Di langit kita lihat tak ada burung-burung berterbangan liar. Di langit sebelah kanan kita saksikan Maria, melayang memangku bayi Yesus. Maria duduk di atas gumpalan-gumpalan awan berarak. Ia mengenakan kerudung dan tangan mungil Yesus menggapai kain penghangat yang melapisi tubuh Maria. Dari kepala Maria dan bayi Yesus berpendar lingkaran cahaya halo. Di samping Maria terlihat matahari bersinar riang. Gambar Maria dan Kristus itu dilengkapi keterangan beraksara Yunani kuno – yang entah artinya apa – mungkin penjelasan mengenai berkah-berkah daya gaib Maria. Di langit paling kiri kita lihat dua orang berjanggut tebal dan “bertoga hitam” rahib-rahib gereja ortodoks bersimpuh di atas bongkah-bongkah awan berarak. Kedua tangan mereka menengadah seolah dalam posisi mendoakan. Jubah mereka tebal dari atas sampai terkulai ke bawah. Sinar halo juga memancar dari kepala mereka. Di samping patriakh bapa-bapa gereja itu, lagi, terdapat penjelasan teks dalam aksara Yunani kuno – yang terasa antik –meski kita tak tahu maknanya. Kedua biarawan itu melayang di dekat gambar bulan.

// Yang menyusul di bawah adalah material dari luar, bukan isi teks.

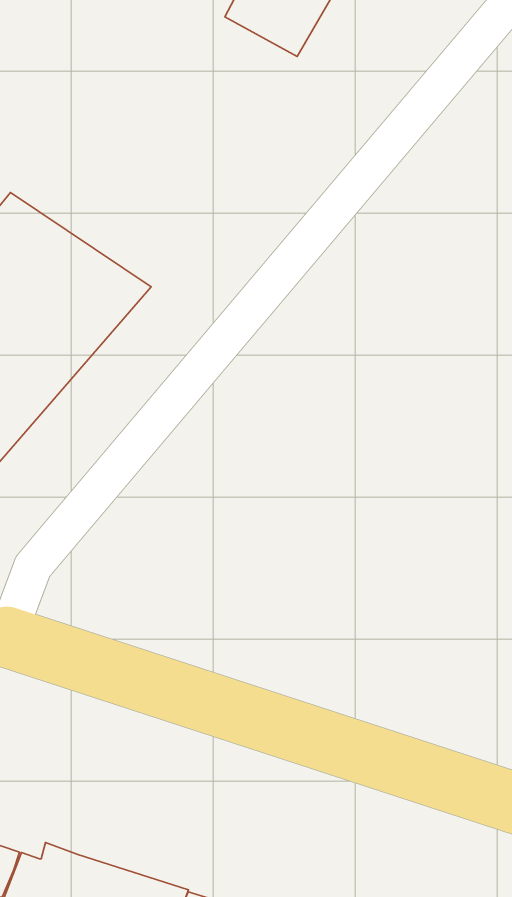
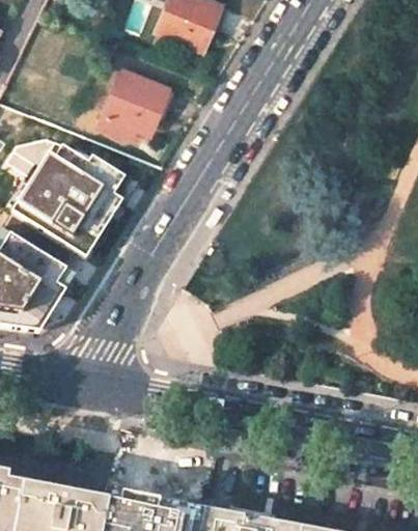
building: none -> [97,71,165,137]

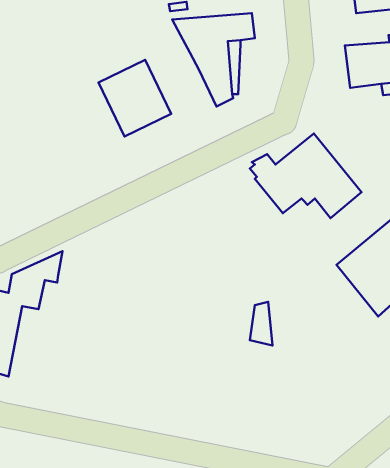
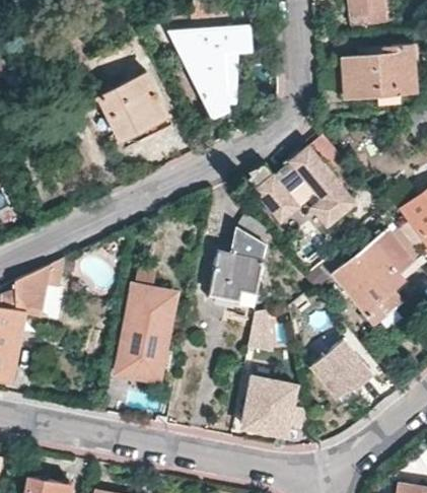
building: none -> [209,216,266,302]
building: none -> [120,274,173,379]
building: none -> [309,339,371,398]
building: none -> [242,376,303,434]

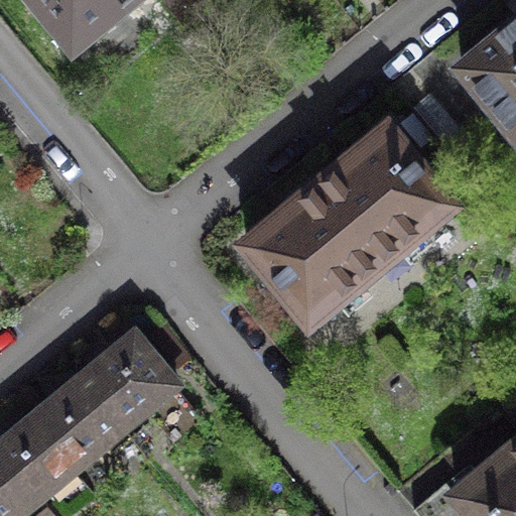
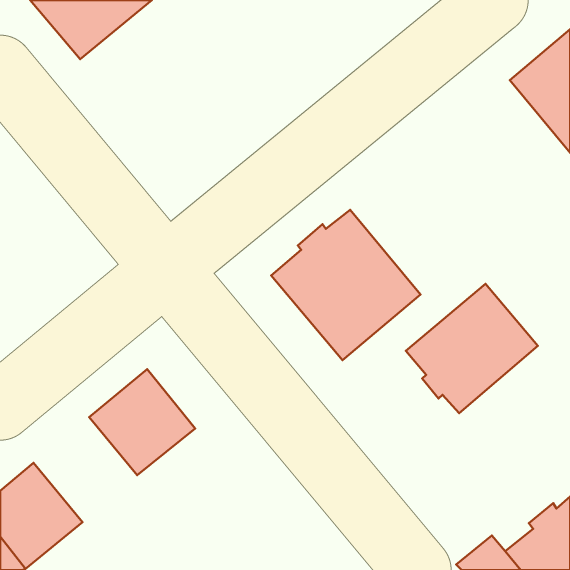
building: [316,132,449,266] -> none
building: none -> [406,284,538,413]
building: [30,377,124,472] -> none

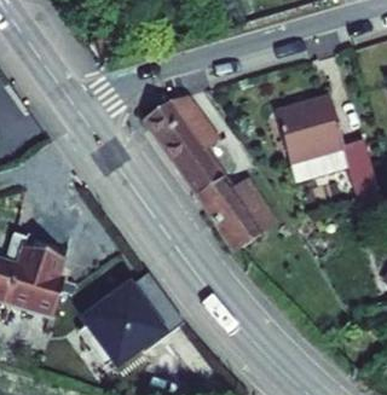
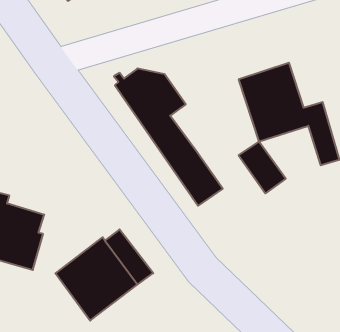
building: [229,174,279,230] -> [239,142,286,193]

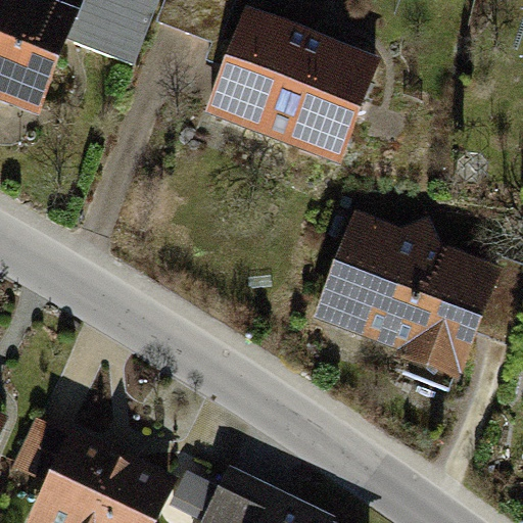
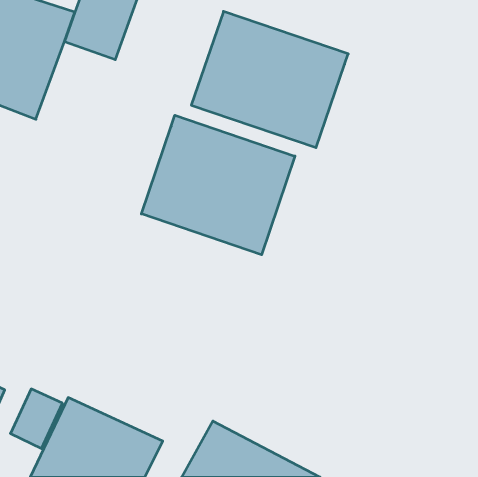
building: none -> [141,115,295,255]
building: [306,218,495,392] -> none

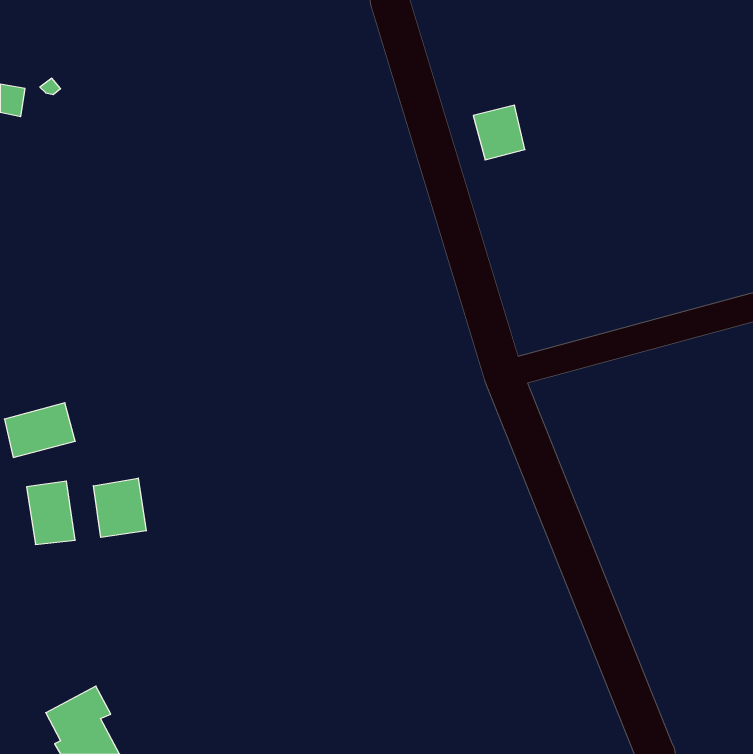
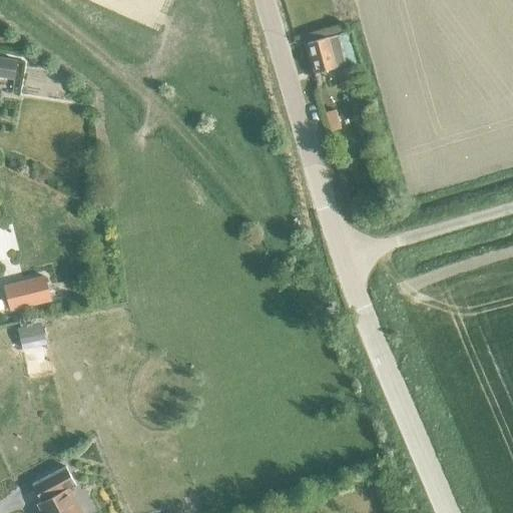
building: [473,105,525,160] -> [308,36,343,73]
building: [93,478,146,537] -> none

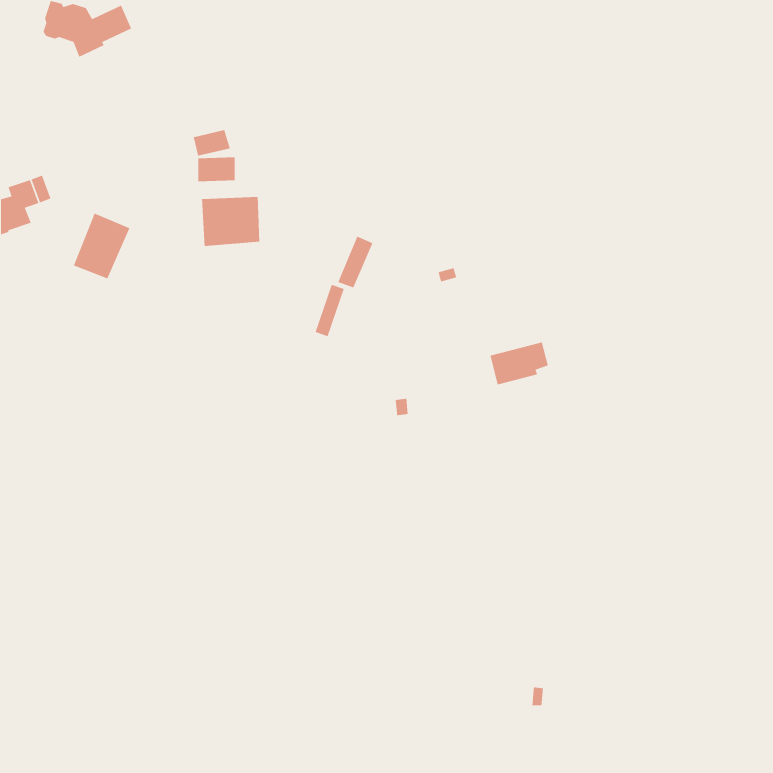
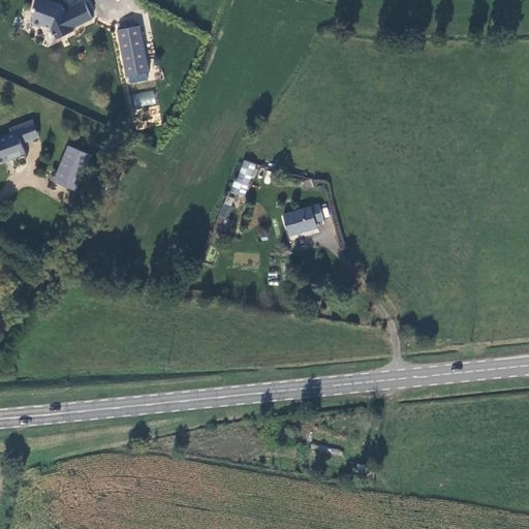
building: none -> [117,26,149,77]
building: [201,196,260,247] -> none
building: [489,341,549,386] -> [282,207,322,237]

Di tengah: yang menjadi poros komposisi adalah gambar sebuah tebing karang kokoh yang menjulang tinggi. Tebing besar dengan susunan batu padas keras. Padat. Tegar. Guratan alur, tekstur cadas berlapis-lapis nan kekar dipertunjukkan di sekujur tubuh tebing. Bagian atas tebing itu tampak dipapras habis menjadi sebuah lahan datar. Dan di lahan datar itu dibangun sebuah kompleks biara. Kompleks itu terdiri dari bangunan utama dan beberapa bangunan pendamping. Beberapa bangunan itu dilengkapi dengan menara-menara. Sebuah tanda salib besar berada di pucuk menara utama yang berbentuk kubah. Salib itu seperti memahkotai keseluruhan tebing dan bangunan. Pucuk atau ujung tiang salib itu seolah menunjuk ke atas dan merupakan bagian paling dekat dengan atap langit. Maria, Yesus dan ruh-ruh para patriakh yang melayang di langit tampak mengapit gereja tersebut . Mereka siang malam terus menerus tak henti-hentinya memberi rahmat terhadap gereja dan biara di ketinggian yang terasa mustahil itu Maria yang memeluk Yesus di samping matahari seolah setiap pagi sampai matahari terbenam menjaga gereja itu dan kemudian dari senja sampai subuh gantian ruh-ruh para santo,terus menjaga biara.
Fasad – atau bagian muka biara itu berada tepat di gigir tebing. Sedikit longsor saja bangunan itu bisa runtuh dan hancur terhempas berkeping-keping ke bumi. Bagian depan bangunan utama itu dipenuhi deretan bertingkat jendela lebar. Bagian belakang biara itu cukup lapang. Tapi terlihat ranggas – tandus. Hanya satu dua pohon saja yang tumbuh. Akan halnya bagian samping kiri kompleks biara itu – kita bisa melihat ada sebuah tali atau rantai memanjang yang diturunkan dari atas biara. Di ujung bawah rantai itu tampak dikaitkan sebuah karung besar. Itulah karung makanan. Karung-karung berisi makanan itu dipasok dari bawah untuk menyuplai kebutuhan para rahib penghuni biara – dan kemudian dikerek ke atas. Kita juga melihat ada tangga-tangga kayu lipat panjang yang diturunkan dari atas . Tangga itu bisa menyambung dengan tangga yang disandarkan ke tebing dari bawah.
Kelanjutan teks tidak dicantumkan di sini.